Mansur explicou que, durante a tentativa de resolução da disputa acionária, o Botafogo precisará se fortalecer internamente, sem contar com novos aportes de Textor no momento, devido ao alto endividamento do clube. Essa realidade implica que o clube terá que buscar receitas através da venda de jogadores para quitar o transfer ban e liberar a inscrição de atletas como Ythallo, Riquelme e Lucas Villalba, atualmente impedidos de jogar.
“As perspectivas de contratações com investimentos similares aos das temporadas passadas são poucas”, afirmou Mansur. “O Botafogo, embora possua um elenco com bons recursos e jogadores de qualidade, não terá a possibilidade de realizar movimentações agressivas no mercado como nos anos anteriores. A prioridade é vender para quitar a dívida e, eventualmente, fazer contratações dentro de uma limitação maior.”

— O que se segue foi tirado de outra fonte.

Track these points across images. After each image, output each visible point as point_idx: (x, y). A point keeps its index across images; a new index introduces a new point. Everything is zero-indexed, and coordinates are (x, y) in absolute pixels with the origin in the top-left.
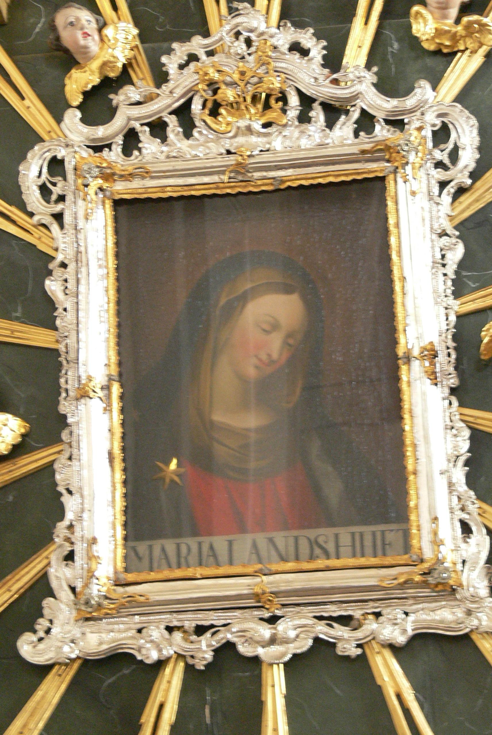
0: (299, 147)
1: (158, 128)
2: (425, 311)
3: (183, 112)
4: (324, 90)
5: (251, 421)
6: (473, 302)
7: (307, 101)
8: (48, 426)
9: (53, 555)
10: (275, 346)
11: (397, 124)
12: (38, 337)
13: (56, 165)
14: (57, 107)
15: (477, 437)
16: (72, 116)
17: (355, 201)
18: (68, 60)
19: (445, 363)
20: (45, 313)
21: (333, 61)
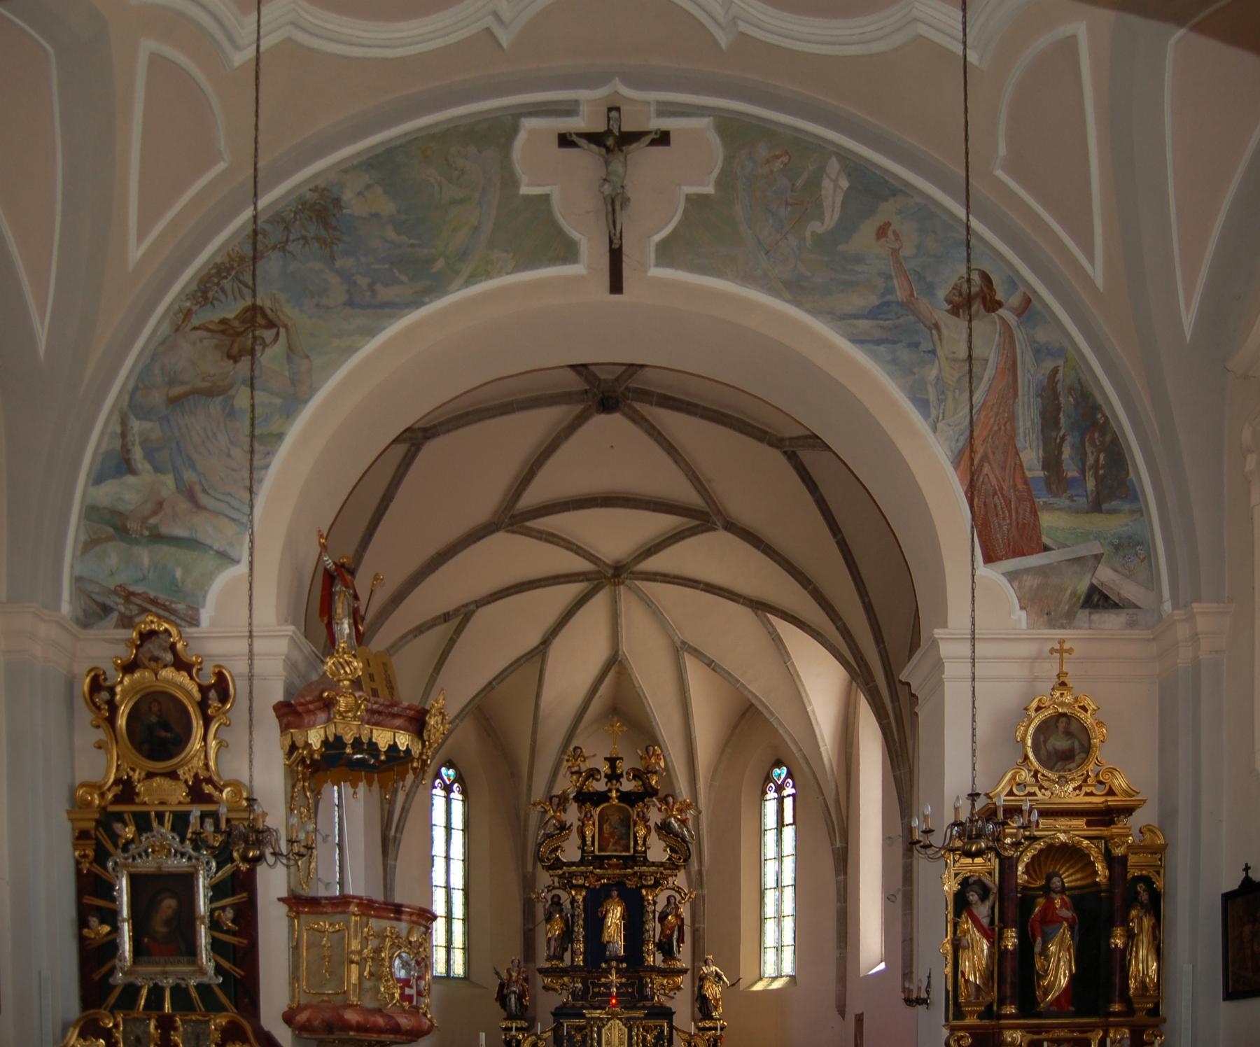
0: (177, 864)
1: (140, 856)
2: (202, 906)
3: (146, 852)
4: (180, 848)
5: (163, 930)
6: (214, 905)
7: (176, 852)
8: (116, 929)
9: (117, 961)
10: (170, 912)
11: (197, 859)
12: (110, 905)
13: (116, 863)
14: (116, 846)
15: (213, 938)
16: (119, 851)
17: (187, 880)
18: (118, 836)
19: (207, 921)
20: (113, 900)
21: (182, 841)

A situação do transfer ban representa um desafio significativo para o Botafogo, que busca equilibrar as contas e garantir a competitividade no cenário nacional e internacional. A necessidade de vender jogadores, embora dolorosa, é vista como um passo necessário para a saúde financeira do clube e para a construção de um futuro mais sustentável. A diretoria do clube tem se mostrado preparada para enfrentar essa realidade e buscar soluções criativas para manter o nível da equipe.